New National Poll Reveals Serious Liabilities for Hillary

News & Politics

A new national poll should cause supporters of Hillary Clinton to be very concerned about the popularity of her ideas and her ability to win the presidency. The poll was completed Jan. 20-21, 2015 by Public Policy Polling.

Hillary long has promoted the interests of Wall Street, as did Bill, and Bill’s presidency delivered big-time for them, deregulating banks, deregulating the telecom industry and passing NAFTA. Those gifts to the financial industry have brought the Clintons and the Clinton Foundation millions from Wall Street, but this may come at a serious price to Mrs. Clinton.

When voters are asked whether her past support of deregulation of the big banks would make them more or less likely to vote for her, 19% say More Likely and 49% say Less Likely. Hillary has defended bonuses for bank managers in the bailed-out banks and when asked if they would be more or less likely to support a candidate who supported bank bonuses, 13% say More Likely and 57% say Less Likely.  When told that Hillary has accepted speaking fees up to $200,000 per speech from Wall Street banks and has failed to demand accountability from banks for the 2008 financial collapse, 14% say they’d be More Likely to support such a candidate and 57% say Less Likely.  When asked if they would be more or less likely to support a candidate for President who had supported NAFTA, as did the Clintons, 21% say More Likely and 51% say Less Likely.  When asked if they would be more or less likely to support a candidate who supports loaning money to college students at the same low interest rates the U.S. loans money to banks, as Elizabeth Warren has, or a candidate like Hillary who has remained silent on this issue, 58% support low interest rates for students and 24% favor a candidate who has stayed silent about this.

Other subjects polled almost as badly for Mrs.

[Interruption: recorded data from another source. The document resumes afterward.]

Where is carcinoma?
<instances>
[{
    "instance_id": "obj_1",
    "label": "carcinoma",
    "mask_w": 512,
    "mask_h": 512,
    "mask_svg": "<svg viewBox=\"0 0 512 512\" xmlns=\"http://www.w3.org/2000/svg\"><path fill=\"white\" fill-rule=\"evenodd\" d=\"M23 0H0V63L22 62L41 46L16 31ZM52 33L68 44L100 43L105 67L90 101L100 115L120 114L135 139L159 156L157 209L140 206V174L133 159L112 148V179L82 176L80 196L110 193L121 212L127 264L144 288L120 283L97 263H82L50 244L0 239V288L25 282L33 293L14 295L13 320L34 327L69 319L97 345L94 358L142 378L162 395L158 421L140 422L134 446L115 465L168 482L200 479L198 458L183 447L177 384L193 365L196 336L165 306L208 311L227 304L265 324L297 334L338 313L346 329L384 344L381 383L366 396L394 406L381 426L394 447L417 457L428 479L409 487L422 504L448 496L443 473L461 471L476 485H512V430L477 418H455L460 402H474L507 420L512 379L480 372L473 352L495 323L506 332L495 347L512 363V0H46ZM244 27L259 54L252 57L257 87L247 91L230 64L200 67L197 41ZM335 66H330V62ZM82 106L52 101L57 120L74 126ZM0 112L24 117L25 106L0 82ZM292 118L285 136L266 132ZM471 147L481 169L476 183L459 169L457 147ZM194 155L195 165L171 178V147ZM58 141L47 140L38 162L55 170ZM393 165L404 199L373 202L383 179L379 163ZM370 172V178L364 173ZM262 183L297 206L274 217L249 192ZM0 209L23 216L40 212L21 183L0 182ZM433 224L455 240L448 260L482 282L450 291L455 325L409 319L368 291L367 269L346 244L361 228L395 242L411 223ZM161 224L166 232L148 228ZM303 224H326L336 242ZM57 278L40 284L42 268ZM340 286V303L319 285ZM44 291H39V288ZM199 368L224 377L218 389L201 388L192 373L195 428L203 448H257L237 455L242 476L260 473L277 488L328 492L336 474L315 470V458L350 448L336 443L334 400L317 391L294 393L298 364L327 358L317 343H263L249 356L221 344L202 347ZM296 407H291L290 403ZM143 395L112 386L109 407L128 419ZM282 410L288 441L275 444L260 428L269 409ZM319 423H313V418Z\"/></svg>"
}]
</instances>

Clinton. When asked if it’s a good thing to keep electing presidents from the same family, 20% say it is a good thing and 46% say it’s better to have a fresher face in the White House. When asked if Hillary Clinton should be a candidate for the Democratic Presidential nomination in 2016, 37% say Yes and 43% say no. When asked, “Some people say Hillary Clinton is a strong leader with a lot of great experience, and that she would bring the right balance of views to the Presidency, while others think she is too beholden to special interests like Wall Street and defense contractors,” 36% say she would bring the right balance of views to the Presidency, while 48% say “Clinton is too beholden to wealthy special interests.” When asked if Hillary as the Democratic candidate for President would make them more or less likely to support Democratic candidates for other offices, only 25% say More Likely and 40% say Less Likely. 

I don’t recall ever seeing a poll showing that a presidential candidate would drag the ticket down by 15 points and I certainly hope all Democratic office holders who will be running for re-election in 2016 and donors who are working to take back the Senate and House from Republican control pay attention to that finding.

By contrast, Elizabeth Warren’s positions on these important economic issues polled extremely well with voters. When asked, “U.S. Senator Elizabeth Warren has said that special interests like Wall Street have rigged the system in their favor, while working and middle class wages have stagnated,” 49% say they would be More Likely to support a candidate “who wanted to bring the big banks under control,” while only 23% disagreed.  When asked if they would be more or less likely to support a candidate who has criticized bank bonuses, as had Elizabeth Warren, 54% say More Likely and 20% say Less Likely.  When asked if they would be more or less likely to support a candidate for President, like Elizabeth Warren, who thinks Wall Street should be held accountable for the financial speculation, which contributed to the collapse of the economy, 59% say More Likely and only 16% say Less Likely.

With the collapse of the middle class, the American public increasingly is turning populist, but Hillary Clinton is still preaching 1990s values and economic policies, which are not likely to play well in 2016. If she tries to change stripes now, she risks the most fatal of all political afflictions: Inauthenticity.

In match-ups with possible Republican candidates, polls by Quinnipiac, Bloomberg, Fox News and the Des Moines Register have found Hillary even or slightly behind Republicans. The PPP poll finds her slightly ahead, but polls at this early stage often reflect name-recognition, more than voter commitment, which favors Clinton. In all these polls, Hillary registers very high “unfavorables.” In the PPP poll, Clinton is viewed unfavorably by 48% of voters, which could be the highest unfavorable rating of anyone who has ever run for president in America.

recent poll by ABC/Washington Post found Clinton running double-digits ahead of Republicans. This poll did something no reputable poll should do at this early stage of a race: It counted “leaners,” not just voters committed to Hillary. Counting leaners is not predictive at such an early stage because it often reflects name-recognition, not commitment. This is an outlier poll, using outlier techniques and assumptions and the results are not confirmed by any other national presidential poll.

Republicans are lining up to run for president in 2016 because they know something most Democrats don’t know or don’t want to admit:  Hillary Clinton is a weak and vulnerable presidential candidate whose positions on issues do not resonate well with voters.